The Rumbeiha Lab

Toxicology is the study of effects of toxicants on people, animals and the environment. Toxicologists contribute to the health of people, animals and the environment. It is a highly interdisciplinary field. The foundation of the Rumbeiha Lab is veterinary toxicology, a specialized branch of veterinary medicine focusing on the study of effects of toxicants on animal and environmental health. This also ties in with One Health because sometimes animals are sentinels of human health. Currently, The Rumbeiha Lab is involved multiple basic and translational research studies with implications on human and/or human health. One arm of research in this lab is directed towards understanding the role of the environment in human neurodegenerative diseases. As the American population ages, the prevalence of neurodegenerative diseases is increasing. Whereas some of the common neurodegenerative diseases have a genetic component, not everyone has genetic predisposition. We feel exposure to environmental toxicants through out life contributes to the burden of neurodegenerative diseases. In this regard, the Rumbeiha Lab is studying basic mechanisms of hydrogen sulfide-induced neurotoxicity with a long-term objective of finding drugs to prevent and/or treat cases of neurodegeneration triggered by this potent toxicant. Hydrogen sulfide is second to carbon monoxide as a cause of human deaths, almost all from acute exposures. Survivors develop neurological sequelae. This is an interdisciplinary multi-institutional collaboration involving colleagues in VDPAM, Biomedical Sciences and Veterinary pathology at ISU, and The University of California San Diego, University of Iowa, and the University of Minnesota. The research is using rodent and in vitro models to decipher mechanisms of hydrogen sulfide-induced neurodegeneration. In vivo models use behavioral, neurochemical, neurohistochemistry, and biochemical approaches. In vitro studies use a variety of probes to delineate pathways of neuronal cell death.

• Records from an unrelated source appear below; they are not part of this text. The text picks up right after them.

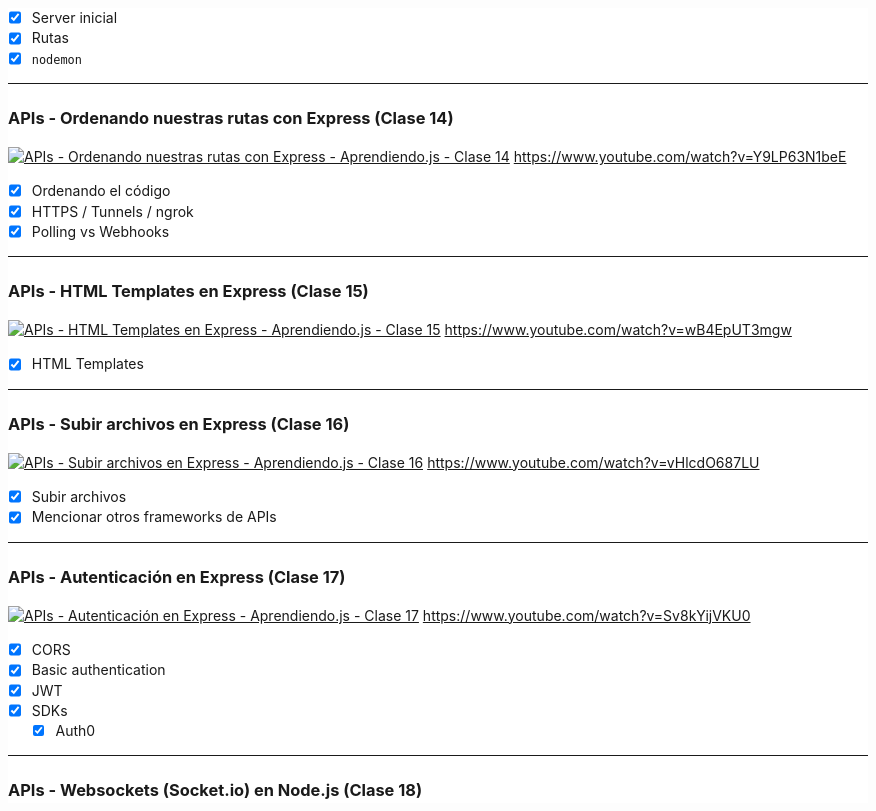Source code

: - [x] Server inicial
- [x] Rutas
- [x] `nodemon`

---

### APIs - Ordenando nuestras rutas con Express (Clase 14)

[![APIs - Ordenando nuestras rutas con Express - Aprendiendo.js - Clase 14](https://img.youtube.com/vi/Y9LP63N1beE/mqdefault.jpg)](https://www.youtube.com/watch?v=Y9LP63N1beE)
https://www.youtube.com/watch?v=Y9LP63N1beE

- [x] Ordenando el código
- [x] HTTPS / Tunnels / ngrok
- [x] Polling vs Webhooks

---

### APIs - HTML Templates en Express (Clase 15)

[![APIs - HTML Templates en Express - Aprendiendo.js - Clase 15](https://img.youtube.com/vi/wB4EpUT3mgw/mqdefault.jpg)](https://www.youtube.com/watch?v=wB4EpUT3mgw)
https://www.youtube.com/watch?v=wB4EpUT3mgw

- [x] HTML Templates

---

### APIs - Subir archivos en Express (Clase 16)

[![APIs - Subir archivos en Express - Aprendiendo.js - Clase 16](https://img.youtube.com/vi/vHlcdO687LU/mqdefault.jpg)](https://www.youtube.com/watch?v=vHlcdO687LU)
https://www.youtube.com/watch?v=vHlcdO687LU

- [x] Subir archivos
- [x] Mencionar otros frameworks de APIs

---

### APIs - Autenticación en Express (Clase 17)

[![APIs - Autenticación en Express - Aprendiendo.js - Clase 17](https://img.youtube.com/vi/Sv8kYijVKU0/mqdefault.jpg)](https://www.youtube.com/watch?v=Sv8kYijVKU0)
https://www.youtube.com/watch?v=Sv8kYijVKU0

- [x] CORS
- [x] Basic authentication
- [x] JWT
- [x] SDKs
  - [x] Auth0

---

### APIs - Websockets (Socket.io) en Node.js (Clase 18)


[logo]: https://github.com/futurorandomico/aprendiendo-js/blob/master/resources/header.jpg?raw=true "Logo"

A second arm of research in the Rumbeiha Lab is in veterinary Toxicology. The lab is deeply involved in developing new sensitive diagnostic assays for detection of toxicants in animal tissues and environmental matrices. Currently there are two ongoing projects along these lines. The first is developing and validating kidney and urine-based diagnostic tests for diagnosis of exposure to aflatoxin exposure. Secondly, we have just embarked on developing and validating kidney and urine-based tests for diagnosis of sodium monofluoroacetate (Compound 1080) poisoning in animals. To achieve these objectives, the Rumbeiha lab is collaborating with other FDA Vet-LIRN laboratories including the University of California at Davis. University of Kentucky, Kansas State University, and Purdue among others. Separate but related, the Rumbeiha Lab is collaborating with Electrical engineers to develop a pen-sized sensor for microcystins, toxins produced by blue green algae. These algal toxins are hazardous to pets, livestock, and wildlife. A new and budding interdisciplinary area of research which is funded by the National Pork Board is to investigate the whether low level hydrogen sulfide exposure contributes to the pathogenicity of influenza A virus, a zoonotic disease. We hope to grow this line of research which is interdisciplinary within the veterinary profession. Currently we are using a pig model.

In summary, the Rumbeiha lab is engaged in basic and translational research with impact on human, animal, and environmental health.